I do not remember much that happened over the next couple hours. I made the mistake of turning on the news, and watching this never ending loop of smoke bellowing out of an area that I knew my husband was in, somewhere. I could not focus. All I could do was sit there. After hours of hearing nothing, I did what I promised myself I would never do. I called people that work with my husband. I called and asked the question I wasn’t sure I wanted to hear the answer to. I asked, “now what?” I knew even if they knew what was going on there was no way they would tell me, I wouldn’t be in the “need to know…”

I knew I had called the right person when he answered and quickly informed me he didn’t know anything, but he could break down some basics for me…

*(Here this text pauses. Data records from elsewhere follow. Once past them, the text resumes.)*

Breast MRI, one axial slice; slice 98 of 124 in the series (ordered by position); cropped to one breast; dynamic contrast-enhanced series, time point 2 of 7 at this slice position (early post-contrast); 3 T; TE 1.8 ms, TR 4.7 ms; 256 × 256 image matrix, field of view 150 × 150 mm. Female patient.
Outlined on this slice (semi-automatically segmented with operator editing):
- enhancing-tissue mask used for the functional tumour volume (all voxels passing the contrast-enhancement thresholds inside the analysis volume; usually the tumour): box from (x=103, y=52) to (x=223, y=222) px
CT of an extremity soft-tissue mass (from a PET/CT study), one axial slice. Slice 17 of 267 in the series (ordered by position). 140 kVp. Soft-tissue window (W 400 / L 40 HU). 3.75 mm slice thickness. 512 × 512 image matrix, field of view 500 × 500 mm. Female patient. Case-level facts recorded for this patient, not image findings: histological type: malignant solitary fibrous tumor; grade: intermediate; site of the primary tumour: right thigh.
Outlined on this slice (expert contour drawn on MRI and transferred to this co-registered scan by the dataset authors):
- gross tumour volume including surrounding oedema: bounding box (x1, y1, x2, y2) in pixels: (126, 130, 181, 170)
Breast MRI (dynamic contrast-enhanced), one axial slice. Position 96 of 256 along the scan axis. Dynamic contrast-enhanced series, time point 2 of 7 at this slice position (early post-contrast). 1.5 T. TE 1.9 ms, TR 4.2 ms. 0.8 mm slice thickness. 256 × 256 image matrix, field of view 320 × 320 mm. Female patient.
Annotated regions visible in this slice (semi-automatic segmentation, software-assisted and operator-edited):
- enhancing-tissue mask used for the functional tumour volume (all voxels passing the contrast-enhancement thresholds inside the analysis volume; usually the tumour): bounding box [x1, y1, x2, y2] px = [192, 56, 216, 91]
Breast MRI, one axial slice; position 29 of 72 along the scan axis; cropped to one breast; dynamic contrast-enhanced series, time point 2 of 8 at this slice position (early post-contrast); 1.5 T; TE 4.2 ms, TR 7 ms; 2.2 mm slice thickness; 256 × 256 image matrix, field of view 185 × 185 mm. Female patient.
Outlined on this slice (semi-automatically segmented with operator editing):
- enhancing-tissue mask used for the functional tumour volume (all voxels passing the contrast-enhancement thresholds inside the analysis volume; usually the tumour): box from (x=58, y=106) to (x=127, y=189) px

  1. The base is big, very big.
  2. Base communications would be cut off and could be for hours or days. It may be a while before I know anything.
  3. If my husband was okay I would hear from him soon.
  4. If my husband was hurt I would get a call from Red Cross, and someone would contact me and get me the information of where my husband would be located, if he would be sent elsewhere for treatment and if I would be able to go see him.
  5. If something serious happened to my husband, his commander here stateside would come to the house to talk to me, and the person I called informed me he talked to the commander and would make sure he was also present for this meeting, so there would be a familiar face.
  6. My husband’s co-worker told me to call a girlfriend have them come over, watch a movie, avoid the news as well as my cell phone.
  7. Don’t answer your cell phone unless it is me (the co-worker), or a number you don’t know. If its friends and extended family, just text them you don’t know and you will call when you do. DO NOT try to talk to everyone, they will just make every second longer and harder.

I took his advice and called a friend. She came over, overnight bag in hand. Right after she arrived I had a knock at my door. As I opened it, there stood a man in uniform. I couldn’t breath. With a big smile on his face, he asked, “My son left our dog out, by chance you didn’t see a white dog running around did you?” I don’t even remember if I answered him. All I can remember is shaking my head and closing the door.

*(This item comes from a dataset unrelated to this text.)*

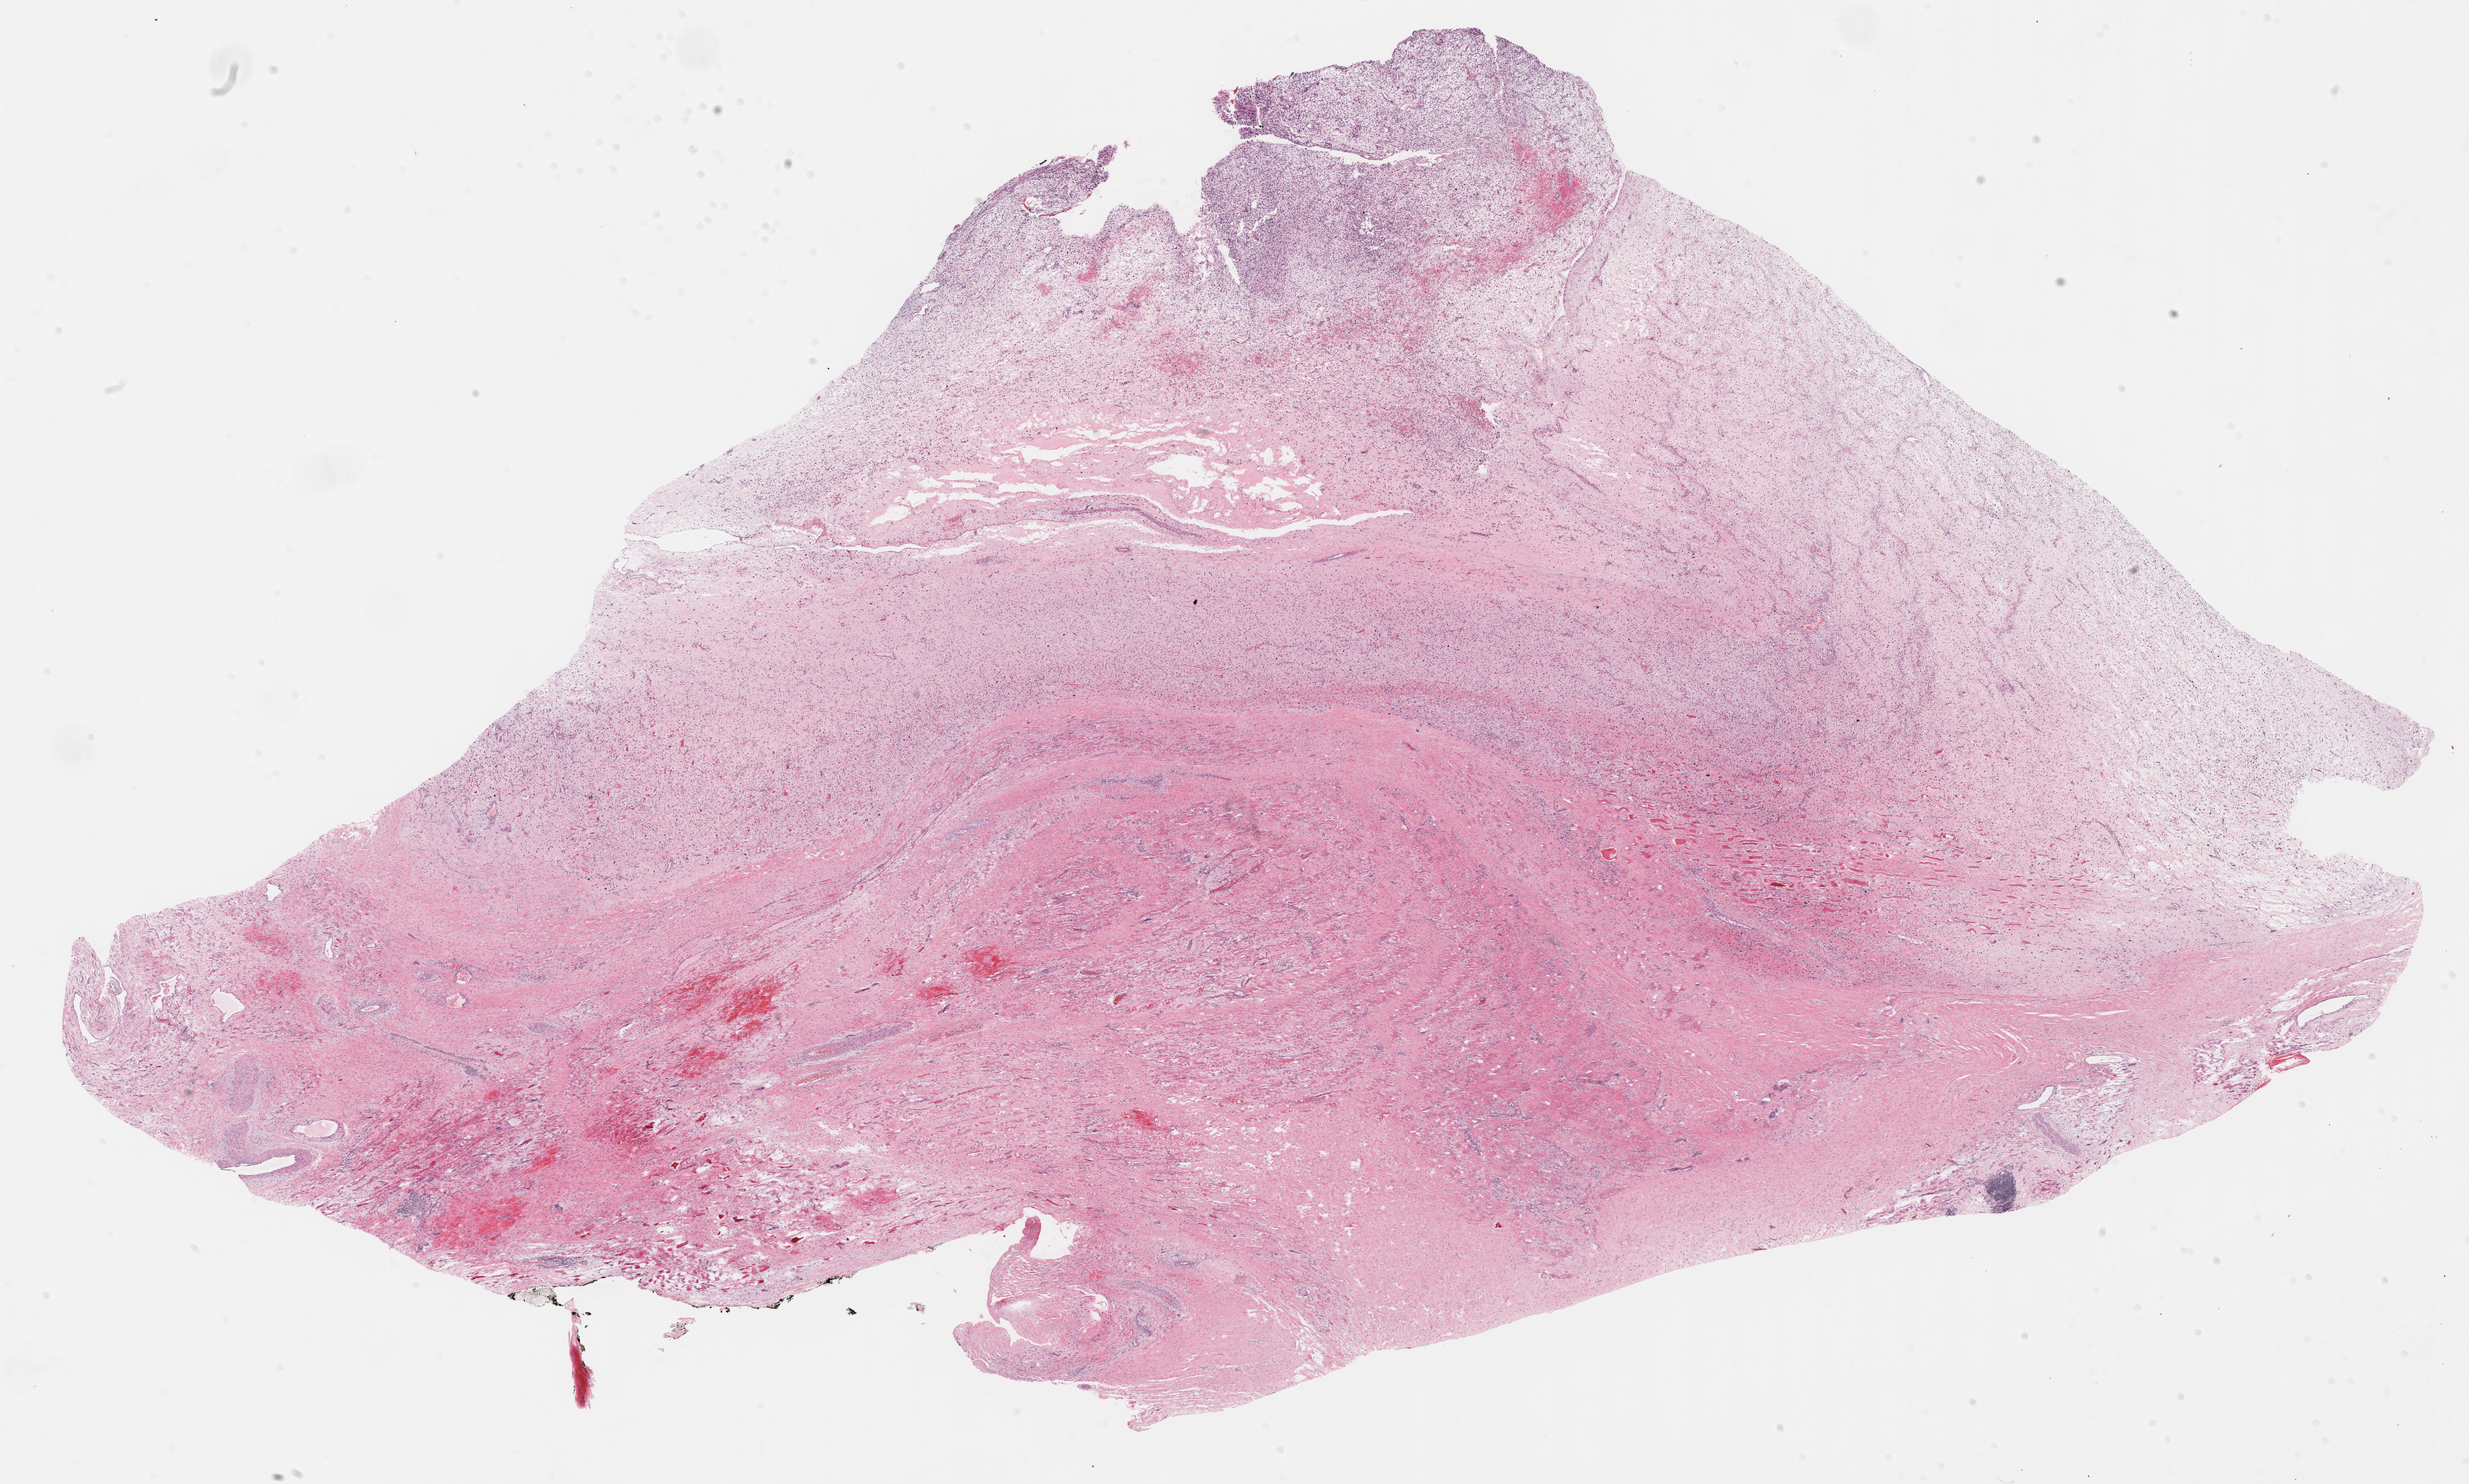
H&E whole-slide image, shown as a low-resolution overview of the whole scanned area (about 28.7 x 17.2 mm); FFPE section; sample: primary tumour, retroperitoneum and peritoneum. Patient: male, age at initial diagnosis 57 years.
Diagnosis: Fibromyxosarcoma (retroperitoneum).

My friend and I watched movies while I sat staring at my phone, attempting to will it to ring. Late that night, it rang. A number I didn’t know. The voice on the other end was not one I recognized. I could feel tears in my eyes as soon as he said, “Is this Mrs….?” Once I confirmed I was who he was looking for he had only one sentence for me. “Ma’am, your husband has been accounted for.” When I asked what this meant. He informed me, “It means, ma’am, that he is alive, and right not that is all I know.”

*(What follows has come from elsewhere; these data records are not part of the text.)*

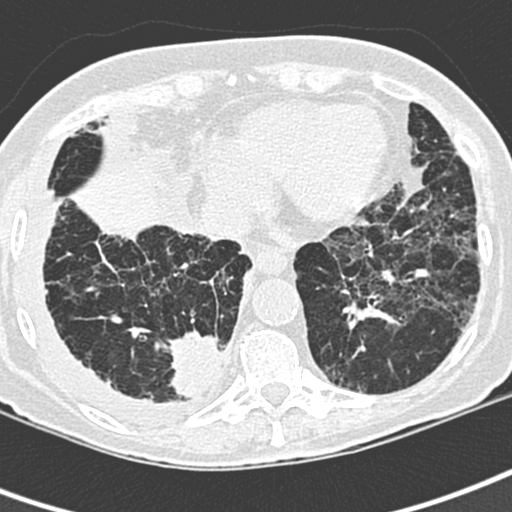
Low-dose screening chest CT, one axial slice. Slice 81 of 220 in the series (ordered by position). 120 kVp. Lung window (W 1500 / L -600 HU). 1.3 mm slice thickness. 512 × 512 image matrix, field of view 288 × 288 mm.
Structures marked on this image (expert manual segmentation):
- lesion 1 (tumor, lower lobe of right lung): bounding box <165,330,225,399> (left, top, right, bottom; pixels)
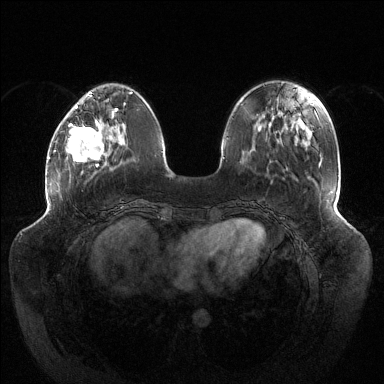
Breast MRI (dynamic contrast-enhanced), one axial slice. Slice 40 of 144 in the series (ordered by position). Dynamic contrast-enhanced series, time point 2 of 6 at this slice position (early post-contrast). 1.5 T. TE 1.5 ms, TR 4.6 ms. 384 × 384 image matrix. Female patient.
Outlined on this slice (semi-automatically segmented with operator editing):
- enhancing-tissue mask used for the functional tumour volume (all voxels passing the contrast-enhancement thresholds inside the analysis volume; usually the tumour): box from (x=65, y=106) to (x=117, y=167) px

You would think this would have made me giddy with joy, and it did, for about a minute. After that minute of joy all I could think was, was he okay, was he hurt, was he thinking of me, how long before I know.

Sometime in the early morning hours, my phone rang. Another number I didn’t know. I answered and the voice on the other end was one of the most beautiful sounds in the world, it was my husband. All he said was, “baby,” and I broke down. I was flooded with feelings of joy and relief. I can’t even tell you what we talked about, because I have no idea. All I know is I got to tell my husband I loved him, and got to hear him say he loved me back…the one thing I prayed for all night.

My husband was unhurt, and yet after we hung up I had this overwhelming feeling of guilt and sadness. I was beyond lucky, my husband was okay, and yet all I could think about was, about those poor spouses and family members that didn’t get that call from their loved ones. All I could think about was those spouses that opened their doors to men in uniform and received the news that every family fears.

Deployments are scary. There are so many unknown possibilities that you can never be prepared for, all you can do is find a good support system to be there to hold you up when you can’t stand on your own.

*For security reasons I will not be disclosing the location’s name.